Nothing made me feel the lack of a sibling more than my father’s untimely demise. They say our siblings become the only connection to our childhood when we grow old and that’s when I began to feel it. I won’t ever be able to discuss my dad’s little nuances and traits with someone who was there to witness them. There is nobody in the world who feels like the way I do about my dad. My mom’s grief is different. A brother or sister would have known what it’s like. Being a single child didn’t feel like a privilege anymore.
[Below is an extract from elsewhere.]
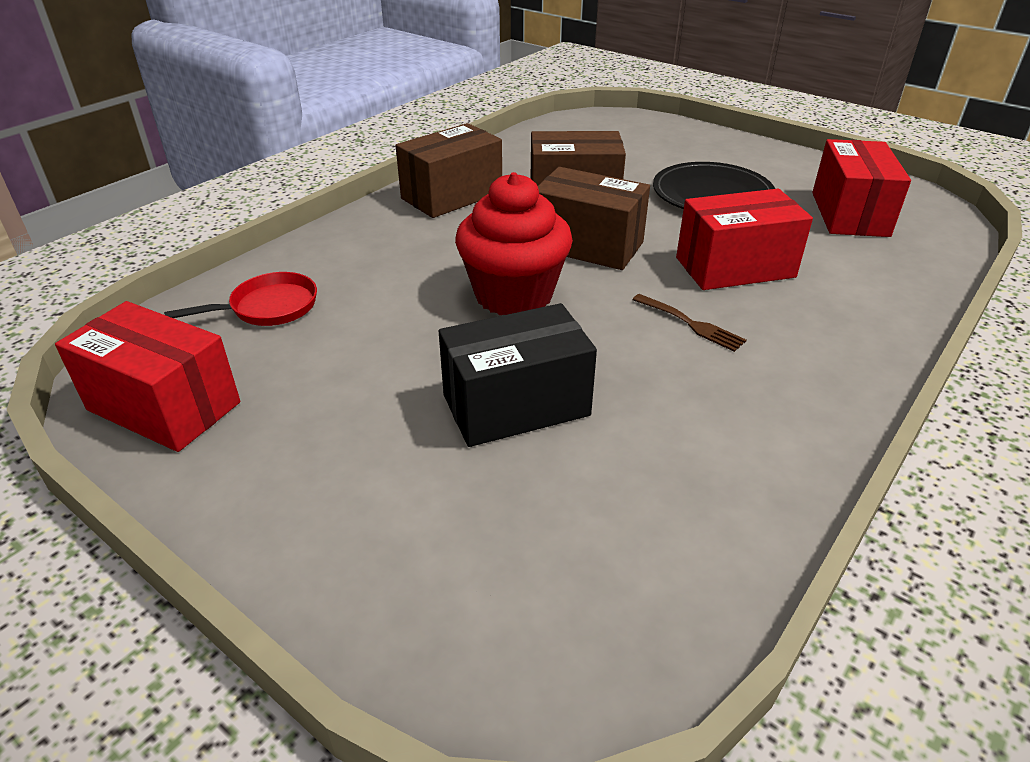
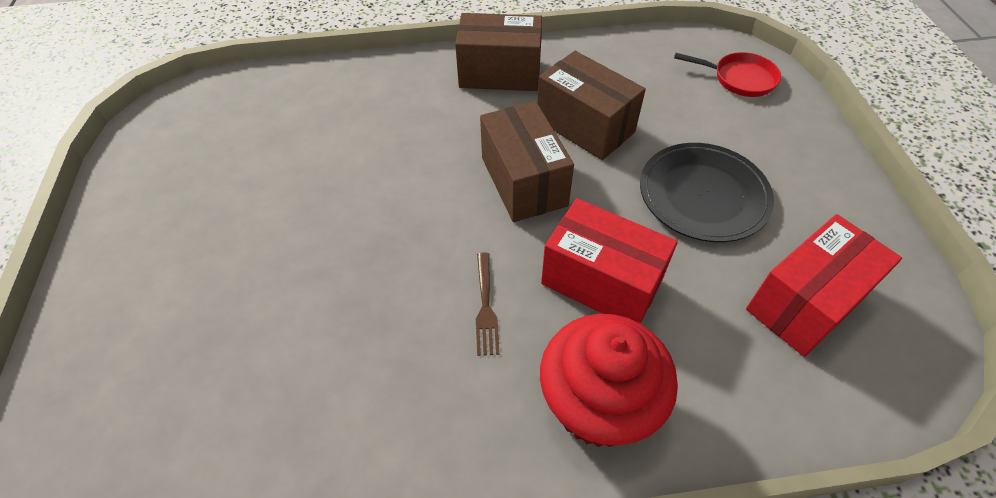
camera: 45 degrees right, 15 degrees up
(164, 406) = (157, 145): red box -> none
(268, 307) = (280, 106): red pan -> red pan (739, 79)
(513, 295) = (413, 192): red cupcake -> red cupcake (598, 404)
(516, 405) = (293, 281): black box -> none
Death and ageing beat toys and Diwali envelopes any day.
Now with just a single parent as immediate family, I’ve developed a crippling fear of having no anchor to support my ship some day.
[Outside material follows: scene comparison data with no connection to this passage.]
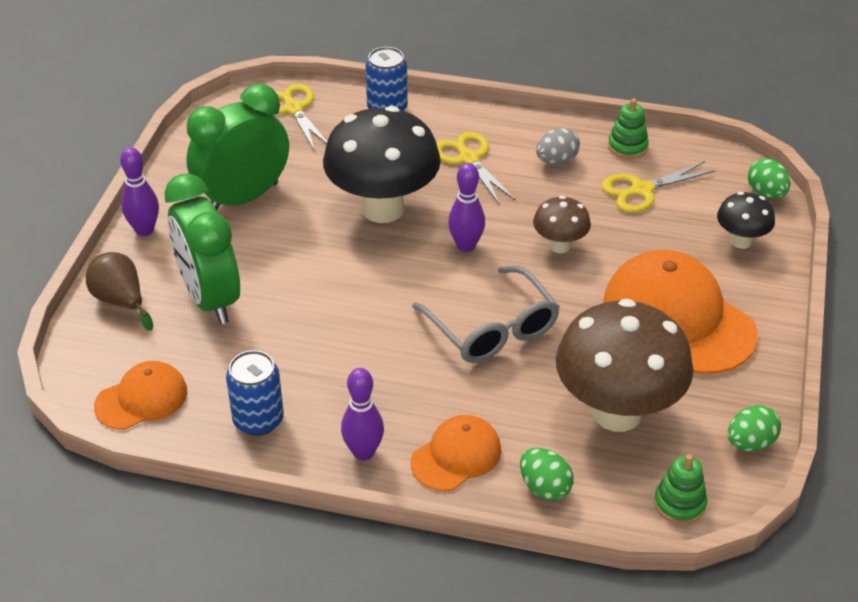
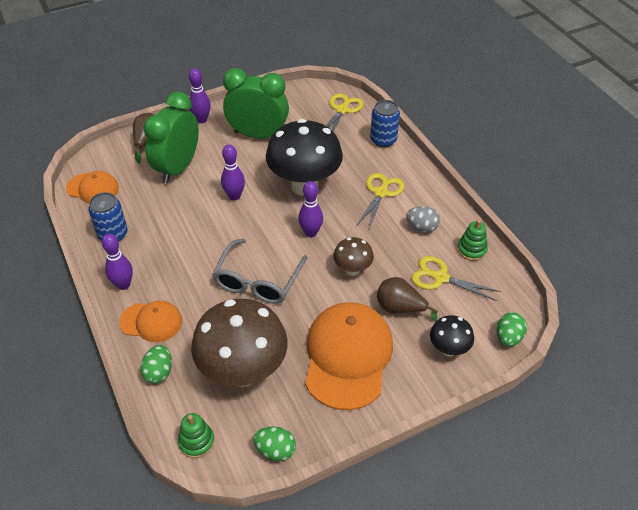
camera: 50 degrees right, 5 degrees up
(327, 275) = (234, 196): none -> purple bowling pin
(652, 242) = (400, 308): none -> brown pear

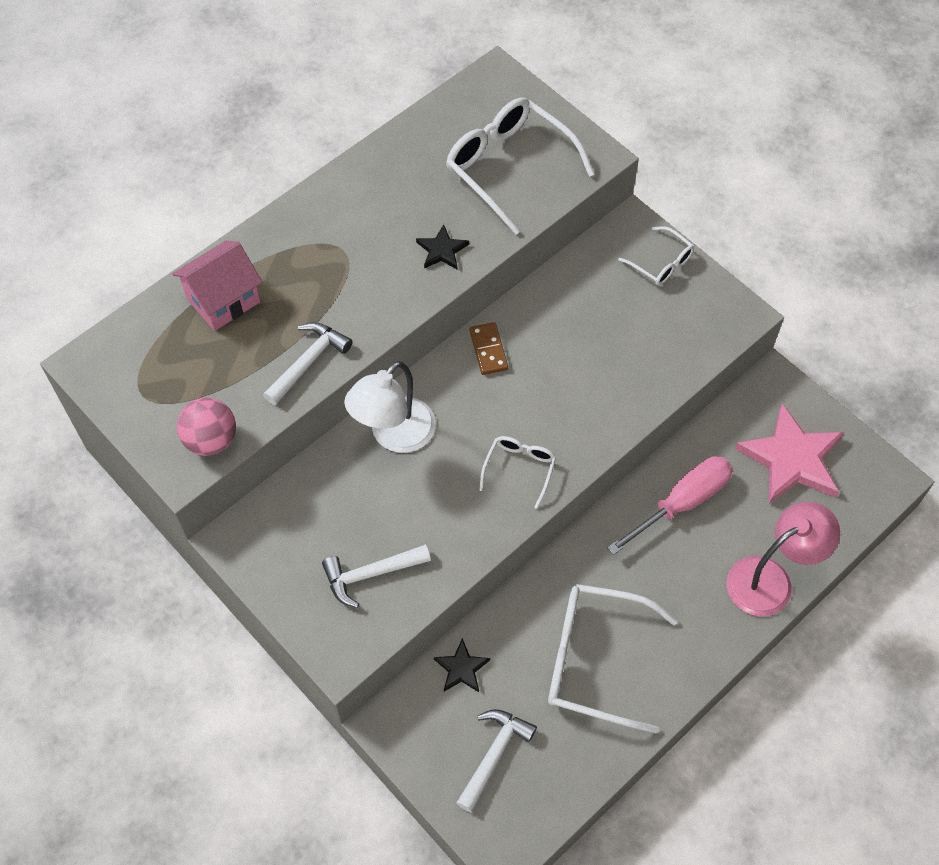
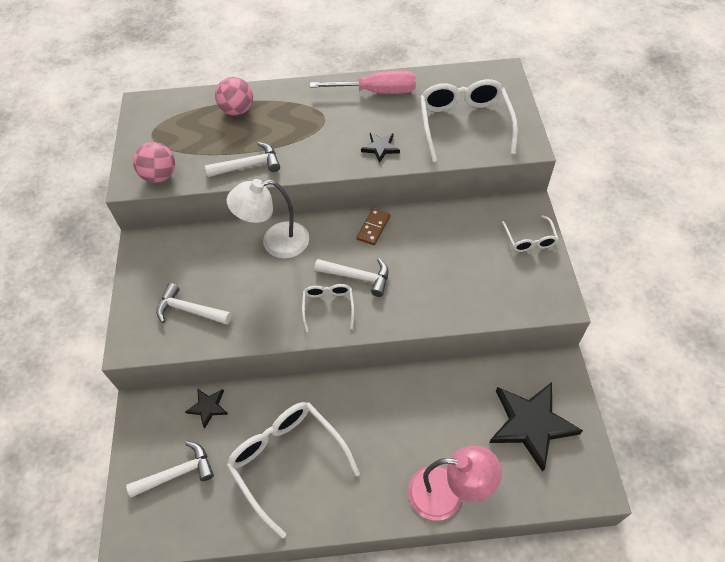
camera: 40 degrees right, 5 degrees down
(223, 300) = (237, 110): pink house -> pink ball
(519, 469) = (328, 306): white glasses -> white glasses turned 60 degrees counterclockwise
(521, 416) = (358, 277): none -> white hammer
(683, 502) = (431, 402): pink screwdriver -> pink screwdriver (377, 92)
(791, 459) = (531, 424): pink star -> black star

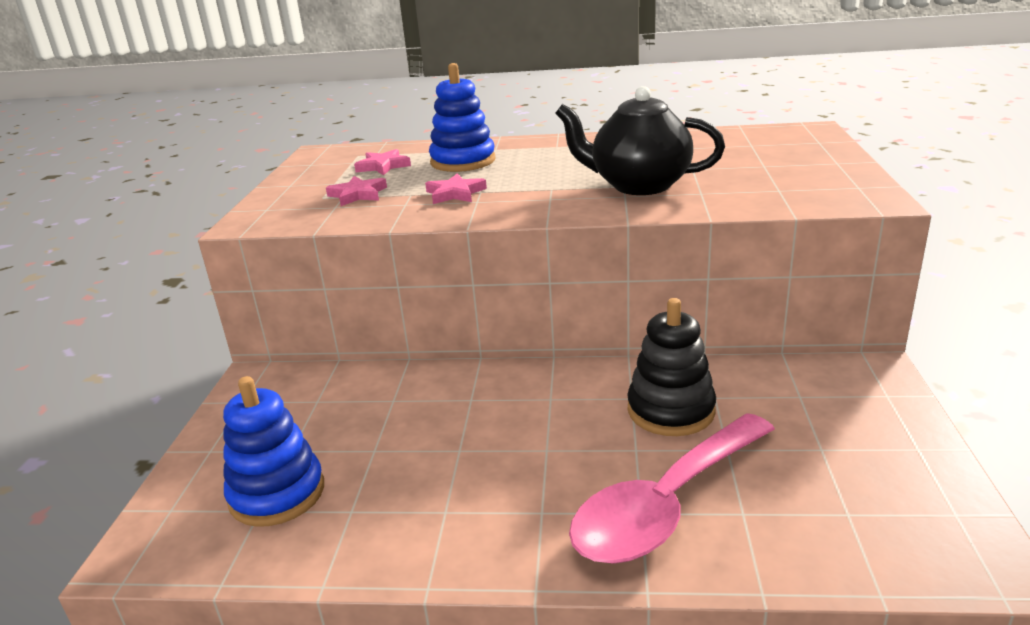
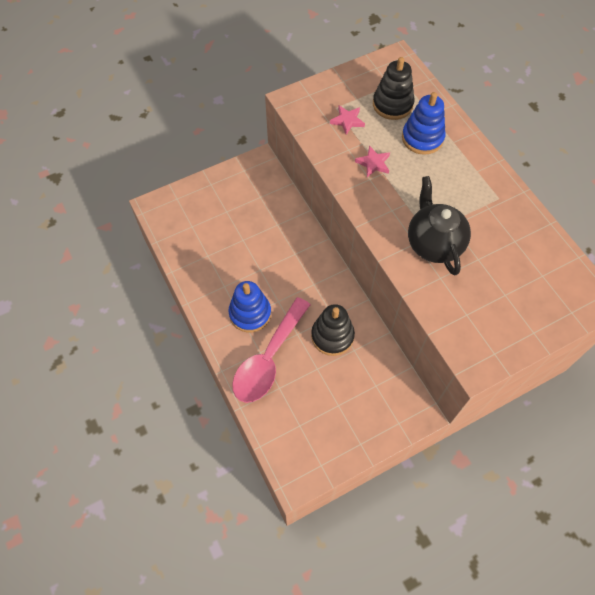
camera: 55 degrees right, 35 degrees up
(277, 493) = (202, 225): blue stacking toy -> blue stacking toy (250, 313)
(383, 166) = (392, 104): pink star -> black stacking toy
(666, 505) = (268, 359): pink spoon -> pink spoon turned 75 degrees counterclockwise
A couple of years ago, one of my closest friends went through the same tragic loss of losing his father. At the prayer meet, as I drew closer to my weeping friend to offer him the same comfort he offered me during my time of need, his elder brother grabbed him before I could. The déjà vu of it all made me feel two parts envy and one part self-pity. The idea of facing such a devastating loss again, without the comfort of an equally heartbroken companion, made me painfully anxious.
Since then, the true meaning of singledom has come to me in many ways. Now with just a single parent as immediate family, I’ve developed a crippling fear of having no anchor to support my ship some day. Not to mention, I am beginning to realise how completely oblivious I’ve been to the weight of responsibilities as the only person to carry my family name forward. Then comes the daunting realisation that I do not have the liberty of being a fuck up since I lack the luxury of a mature sibling who can make all of my mother and father’s dreams come true. On my own, I am too inadequate to fulfill the expectations of a half Gujju, half Maharashtrian household.
Perhaps, this fear of being inadequate is also the reason why the prospect of marriage is still not as frightening to me as it is to most of my 25-year-old bachelor friends. In fact, I’ve fantasised more about fathering multiple children than I have about having the perfect marriage. I’d want my kids to have the comfort of peers who can also act as a nostalgic time portal to their shared childhood as opposed to the painful memories of deceased pets and countless hours of single-player games that their father had.
My onlyness is something that I am battling with furiously. I am constantly connected to my huge extended family, I’ve always had steady girlfriends on whom I depend for support, and a bunch of close friends who’ve stuck with me through thick and thin. It’s taken a lot of work and I’m hoping like hell I won’t be the old man sitting in the park talking to pigeons alone.
Maybe it’s a destiny we are all hurtling toward, and I know that in the end we are all alone and yada yada, but it would have been nice to have a brother sitting on the park beside me, telling me to stop talking to pigeons and check out that hot woman with a walker.